Zeitmanagement sei die Aufgabe von Unternehmens- und Personalberatern, die die technischen Möglichkeiten immer schnellerer Datenverarbeitung dazu nutzten, die Befolgung des „1. Gebots der Freien Marktwirtschaft“ nur noch radikaler einzufordern: „Du sollst schneller, besser, größer werden!“ Das versprochene große „Zeitgeschenk“ erweise sich meist als Mogelpackung.

Weit verbreitet sei jedenfalls mittlerweile das Gefühl unter den Menschen, immer weniger Zeit zu haben. Das „1. Gebot der Freien Marktwirtschaft“ beherrsche die Menschen und ihre Produktivität. Umso dringlicher für Malessa die Frage: Wie gehe ich angesichts eines begrenzten Zeitreservoirs mit meinen Kräften um? Wie vermeide ich, dass ich wie der berühmte „Hamster im Rad“ auf eine Erschöpfungsdepression („Burn-out-Syndrom“) zusteuere?

Wolle man aus dem Vollen schöpfen, müsse man Stress vermeiden beziehungsweise abbauen. Das sei schwierig, denn Stress steigere nun einmal das Selbstwertgefühl erheblich.

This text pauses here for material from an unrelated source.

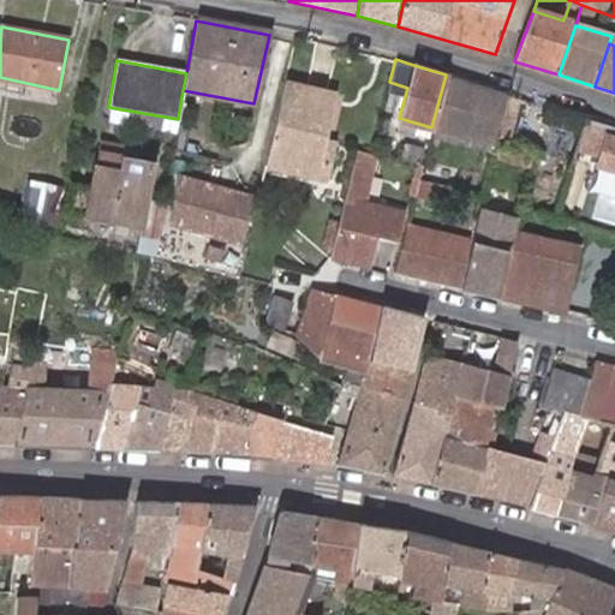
[(446,75),(431,127),(495,145),(506,99),(446,75)]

Gleichzeitig verringere es die gefühlte „Bringschuld“ anderen gegenüber und verschaffe so ein „gutes Gewissen“. Und schließlich habe Stress den positiven Nebeneffekt, dass es Tod und Todesangst zumindest zeitweilig vergessen lasse.

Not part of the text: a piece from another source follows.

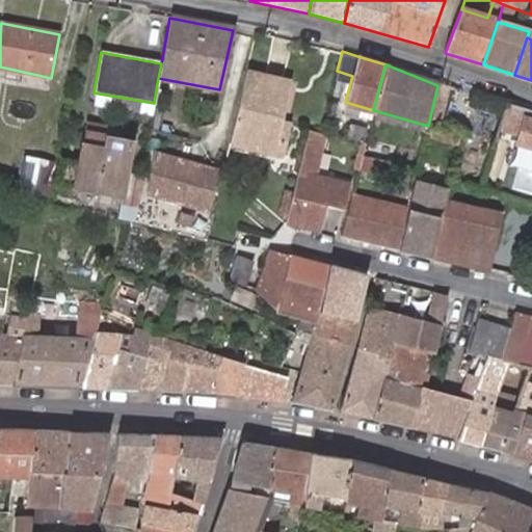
[(296,83),(245,73),(231,143),(282,154),(296,83)]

Malessa zitierte den Zisterziensermönch Bernhard von Clairvaux , der 1148 in einem Brief dem viel beschäftigten Papst Eugen III. rät, sich von Zeit zu Zeit den Verpflichtungen zu entziehen, um das Gespür „für einen richtigen und heilsamen Schmerz“ nicht zu verlieren. Andernfalls würden sich „Stirn“ und „Herz“ unweigerlich verhärten.

Wie kann ich die Verfügungsmacht über mein Zeitkontingent zurückgewinnen? Bestimmt nicht durch „machtvolles Machen“, meint Malessa. Nur durch häufigeres Neinsagen, durch „mutiges Lassen“ habe man Erfolg.

Sich von Stress zu verabschieden, könne nur gelingen, wenn man dessen positive Folgewirkungen aushebele: Im Psalm 31 (Vers 16) fand der Referent Antworten, die einem Grundvertrauen auf Gott entspringen:

1. Die Zeit des Menschen ist danach von Gott gehalten, Lebenszeit ist ein Geschenk, Leben müsse man sich also nicht erst „verdienen“. Damit werde - so Malessa - auch den modernen Leitvorstellungen ewiger Jugend und Schönheit sowie unverminderter Leistungsfähigkeit der Boden entzogen. Jede Lebenszeit, auch das Alter, behielte ihren Wert, ebenso die Fähigkeit zum Genießen und die Chance, „wie die Kinder“ in vielen Augenblicken das Glück selbstvergessenen Spiels zu empfinden.

2. „Rette mich aus der Hand meiner Feinde“ heißt es im Psalm 31: Diese „Feinde“, die versklavenden „Pharaonen“, säßen vor allem im Innern und trügen die Namen Perfektionismus und Ehrgeiz. Man könne nicht allen Menschen und Anforderungen gerecht werden.

3. „Lass dein Angesicht über mir leuchten!“ Diese Bitte des Psalms 31 verweise auf einen Fixpunkt jenseits existenzieller Ängste und auch auf die Gottebenbildlichkeit des Menschen. Ein solcher Glaube verleihe erst den nötigen Mut, gegen alle demütigenden Tendenzen in der Lebens- und Wirtschaftswelt Widerstand zu leisten.

In der angeregten Diskussion wurde noch eine Reihe aktueller Probleme angesprochen, so das angemessene Verhalten in der gegenwärtigen Wirtschafts- und Finanzkrise, die Vereinsamung von Menschen inmitten der Wohlstandswelt und die Computersucht junger Menschen sowie die damit verbundenen Erziehungsschwierigkeiten - ein in jeder Hinsicht „runder“ Forumsabend.